Diary Alenna - Menunggu dan Menetap (Episode - 8)
"Terimakasih." Ucapku padanya, dan segera berlari mencari tempat berteduh, saat itu hujan begitu deras.
"Alenna?" Tanya lelaki tersebut."Hah? i..i..iya.. Orang Indonesia? Tahu aku?" Tanyaku padanya."Alenna lupa? Aku Satria Lenn. Anak Pak Hartono rekan papa mu." Ucapnya."Eh Satria? Iya dulu kan kita masih kecil, jadi aku ga begitu ingat."Ucapku sambil mengingat dulu dia pernah terjatuh karena di dorong oleh ku."Iya tapi kamu gak berubah ya, jadi makin cantik, pakai jilbab gitu." Ucap Satria."Oh iya kamu tinggal disini?"Tanyaku."Iya, aku tinggal disini bersama teman-teman tuk ambil sekolah doktor." Ucapnya."Terus kok bisa tiba-tiba ada di belakang aku?" Tanyaku heran."Tadi aku melihatmu di bus, kamu ga sadar karena aku pakai masker." Ucap Satria."Oh, pantes. Terus tinggal disekitar sini?" Tanyaku."Iya, aku tinggal di apartemen itu." Ucap Satria sambil menunjuk apartemen tinggi dan mewah."Ah begitu." Ucapku yang terkejut. Aku ingat lagi, benar, Satria adalah orang yang kaya raya."Rumah Alenna dimana?"Tanya Satria."Aku ngontrak sementara, tidak jauhlah dari aprtemennya Satria." Ucapku."Kerja?" Tanya nya."Aku melanjutkan kuliah, dan menjadi relawan panti asuhan."Ucapku."Wah tidak berubah ya, dari dulu kamu selalu begitu."Ucapnya."Hhehe, sudah mendarah daging sepertinya. Terimakasih ya, aku jadi ga kebasahan tadi, malah kamu yang basah itu." Ucapku."Ngga apa, kan aku bentar lagi sampai." Ucaonya."Iya sih, ini udah sedikit reda, aku duluan ya?" Aku pun pergi.

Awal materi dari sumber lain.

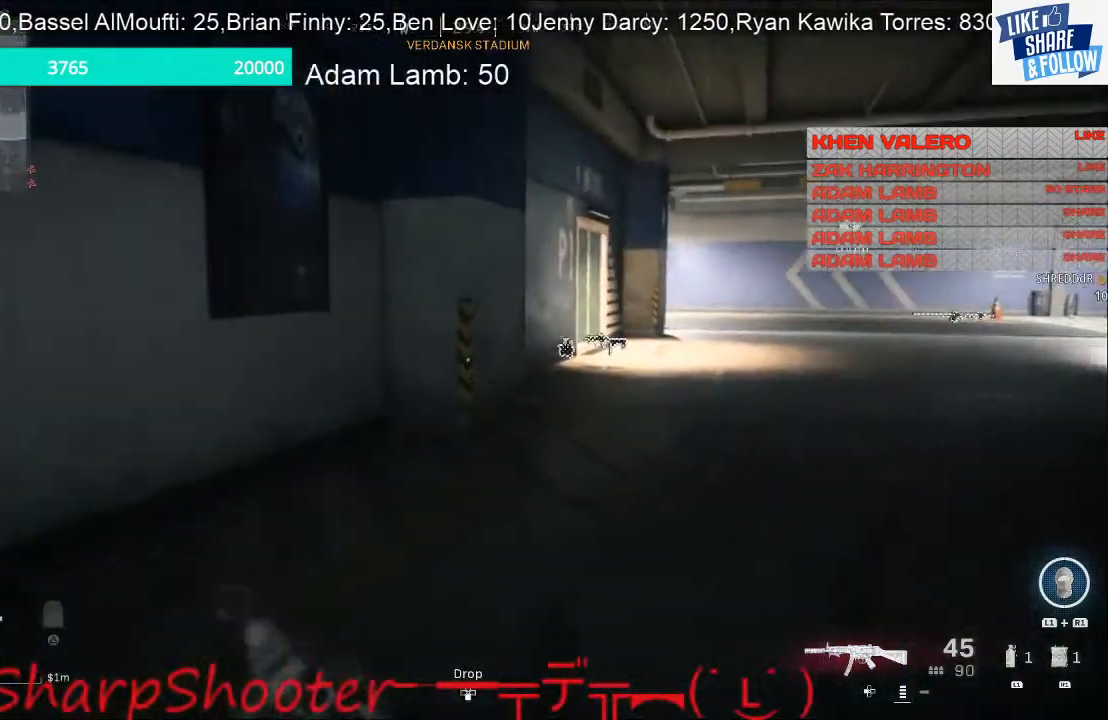
{"buttons": [], "left_stick": "up", "right_stick": "center", "events": [[333, "right_stick", "center"]]}
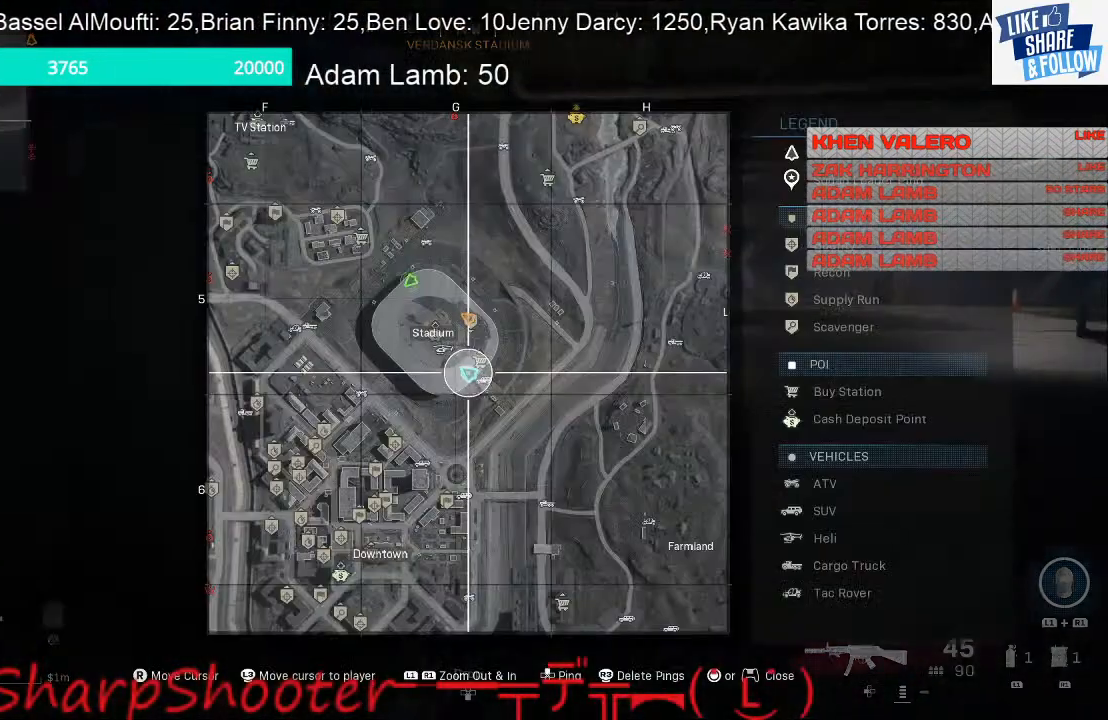
{"buttons": [], "left_stick": "down", "right_stick": "right", "events": [[33, "left_stick", "center"], [367, "left_stick", "down-right"], [433, "right_stick", "right"], [467, "left_stick", "down"]]}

"Udah deh Sat, jangan ikuti aku!" Betapa terkejut ketika aku melihat ke belakang ternyata itu Alga."Sat? Siapa? Suami?" Tanya Alga."Oh sorry, tadi aku ketemu teman waktu kecil, Satria namanya, dia ternyata tinggal dekat sini, oh iya, Alga kamu kok kesini?" Tanyaku."Ya emang kenapa?" tanya Alga heran."Lah, ko kenapa, ini kan jalan ke rumah kontrakan aku." Ucapku."Ya sama, aku juga ngekos di sekitar sini, jalannya kesini." Jawab Alga."Masa?" Tanyaku ketus."Kenapa sih Al? Kenapa kamu kaya menghindariku.?" Tanya Alga."Hmm, sebelum aku makin marah, lebih baik, kamu ke rumah merenungi apa saja yang sudah kamu perbuat. Assalamu'alaikum." Ucapku lalu segera berlari.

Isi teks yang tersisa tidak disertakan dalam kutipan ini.